Research has demonstrated that patients still do not receive good end-of-life care and healthcare professionals have not been properly prepared for providing such care even ten years after the enactment of the Patient Self-Determination Act (PSDA). The PSDA states that all healthcare facilities that are receiving Medicare / Medicaid reimbursement are responsible for informing patients and their family of the right of Advance Directives. A decade after the PSDA, we have not seen the advance directive document completion rate improve in general. Utilization of advance directives presumably provides the end-of-life care as an individual wishes. Finding ways of increasing the completion rate can ensure the individual’s wishes about end-of-life care. Exploring the experience of this decision making process would provide valid data for better understanding the phenomenon of advance directives in the end-of-life care.
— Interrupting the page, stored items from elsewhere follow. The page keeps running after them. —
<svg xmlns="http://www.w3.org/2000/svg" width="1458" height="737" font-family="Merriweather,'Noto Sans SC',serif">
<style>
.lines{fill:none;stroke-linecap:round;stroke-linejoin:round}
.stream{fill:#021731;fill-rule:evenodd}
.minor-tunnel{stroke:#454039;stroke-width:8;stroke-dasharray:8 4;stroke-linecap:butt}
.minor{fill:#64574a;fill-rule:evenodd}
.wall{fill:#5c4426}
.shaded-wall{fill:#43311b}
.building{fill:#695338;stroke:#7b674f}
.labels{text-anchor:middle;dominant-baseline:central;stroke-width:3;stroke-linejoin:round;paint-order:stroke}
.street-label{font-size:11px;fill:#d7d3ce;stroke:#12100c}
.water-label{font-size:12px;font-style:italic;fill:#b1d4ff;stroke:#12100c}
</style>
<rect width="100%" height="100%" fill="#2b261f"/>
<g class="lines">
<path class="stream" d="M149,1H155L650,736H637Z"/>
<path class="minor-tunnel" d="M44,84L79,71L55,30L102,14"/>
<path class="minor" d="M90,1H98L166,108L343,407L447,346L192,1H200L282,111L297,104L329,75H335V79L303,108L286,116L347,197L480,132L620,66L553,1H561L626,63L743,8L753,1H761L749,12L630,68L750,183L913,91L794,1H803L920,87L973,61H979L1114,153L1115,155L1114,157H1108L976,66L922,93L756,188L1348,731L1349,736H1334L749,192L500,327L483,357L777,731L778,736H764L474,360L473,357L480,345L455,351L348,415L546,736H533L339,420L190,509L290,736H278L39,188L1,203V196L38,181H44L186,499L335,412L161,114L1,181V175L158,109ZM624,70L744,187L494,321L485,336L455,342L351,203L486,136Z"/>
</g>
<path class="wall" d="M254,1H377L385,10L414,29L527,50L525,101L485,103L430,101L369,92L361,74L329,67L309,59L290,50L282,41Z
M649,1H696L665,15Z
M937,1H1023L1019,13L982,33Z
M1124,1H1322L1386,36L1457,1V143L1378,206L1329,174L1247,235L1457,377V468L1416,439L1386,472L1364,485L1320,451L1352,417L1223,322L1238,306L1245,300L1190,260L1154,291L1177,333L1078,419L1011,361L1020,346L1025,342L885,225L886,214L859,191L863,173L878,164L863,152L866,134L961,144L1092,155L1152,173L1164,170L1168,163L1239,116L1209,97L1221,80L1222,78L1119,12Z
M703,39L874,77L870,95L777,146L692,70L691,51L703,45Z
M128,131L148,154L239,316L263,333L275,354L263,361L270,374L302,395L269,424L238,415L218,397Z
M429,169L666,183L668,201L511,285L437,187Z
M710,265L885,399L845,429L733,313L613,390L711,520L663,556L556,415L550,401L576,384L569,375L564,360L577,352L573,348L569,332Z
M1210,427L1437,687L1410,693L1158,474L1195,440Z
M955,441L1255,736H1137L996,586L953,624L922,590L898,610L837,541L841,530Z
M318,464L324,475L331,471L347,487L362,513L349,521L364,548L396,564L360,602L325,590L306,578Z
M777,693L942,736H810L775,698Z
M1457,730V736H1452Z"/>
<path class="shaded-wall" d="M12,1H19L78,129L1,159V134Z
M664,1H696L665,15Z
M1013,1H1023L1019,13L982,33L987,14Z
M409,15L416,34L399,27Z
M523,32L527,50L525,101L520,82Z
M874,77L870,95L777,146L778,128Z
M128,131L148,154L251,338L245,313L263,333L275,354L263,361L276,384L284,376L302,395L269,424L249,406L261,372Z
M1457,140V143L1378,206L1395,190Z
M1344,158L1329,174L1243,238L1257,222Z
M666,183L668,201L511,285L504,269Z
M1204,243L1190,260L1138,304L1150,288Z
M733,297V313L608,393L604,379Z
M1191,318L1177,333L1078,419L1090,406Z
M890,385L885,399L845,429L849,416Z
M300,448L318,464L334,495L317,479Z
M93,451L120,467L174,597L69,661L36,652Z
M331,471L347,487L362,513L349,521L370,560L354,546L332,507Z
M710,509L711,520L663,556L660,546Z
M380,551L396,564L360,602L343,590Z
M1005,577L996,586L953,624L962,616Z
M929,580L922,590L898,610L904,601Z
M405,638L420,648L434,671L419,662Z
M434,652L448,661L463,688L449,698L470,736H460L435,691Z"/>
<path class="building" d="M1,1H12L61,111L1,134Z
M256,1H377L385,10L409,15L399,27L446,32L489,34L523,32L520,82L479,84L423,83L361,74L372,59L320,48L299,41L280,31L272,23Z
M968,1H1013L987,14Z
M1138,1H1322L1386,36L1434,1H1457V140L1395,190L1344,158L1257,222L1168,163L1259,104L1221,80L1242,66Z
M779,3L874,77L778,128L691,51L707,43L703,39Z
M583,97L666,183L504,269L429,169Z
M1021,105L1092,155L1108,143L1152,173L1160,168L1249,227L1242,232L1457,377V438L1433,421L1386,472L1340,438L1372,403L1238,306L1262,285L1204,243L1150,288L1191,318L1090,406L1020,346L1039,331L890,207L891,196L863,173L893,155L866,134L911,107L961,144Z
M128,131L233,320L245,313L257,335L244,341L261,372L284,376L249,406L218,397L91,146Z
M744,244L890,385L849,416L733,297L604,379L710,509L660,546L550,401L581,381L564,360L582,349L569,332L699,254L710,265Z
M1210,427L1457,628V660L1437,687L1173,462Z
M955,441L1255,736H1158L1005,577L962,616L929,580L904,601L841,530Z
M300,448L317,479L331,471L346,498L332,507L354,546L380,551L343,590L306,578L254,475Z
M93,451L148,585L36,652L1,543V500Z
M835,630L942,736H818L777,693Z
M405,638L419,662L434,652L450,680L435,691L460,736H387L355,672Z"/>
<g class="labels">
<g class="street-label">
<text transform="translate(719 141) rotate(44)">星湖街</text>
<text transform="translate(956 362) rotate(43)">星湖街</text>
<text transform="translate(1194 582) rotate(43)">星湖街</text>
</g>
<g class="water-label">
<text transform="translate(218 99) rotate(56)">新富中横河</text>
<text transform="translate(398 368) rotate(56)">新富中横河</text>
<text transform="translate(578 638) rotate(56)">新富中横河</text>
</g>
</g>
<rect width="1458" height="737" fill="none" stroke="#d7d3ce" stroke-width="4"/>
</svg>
The purpose of this study is to explore the meaning of the patient and family’s experience with advance directives document completion or non-completion. The knowledge gained from this proposed study would provide data for generating effective public health policy on the end-of-life care. Methods: The study is approved by the IRB. This study is using qualitative approach to identify the possible themes of the meanings of the experience with Advance Directives completion or non-completion by exploring those who executed, or do not executed advance directives for themselves or their family members. Computer software is used to extract the themes. The study is being conducted and the finding will be available in June,2001.
Learning Objectives: N/A
Keywords: End-of-Life Care, Bioethics
Presenting author's disclosure statement:
Organization/institution whose products or services will be discussed: None
I do not have any significant financial interest/arrangement or affiliation with any organization/institution whose products or services are being discussed in this session.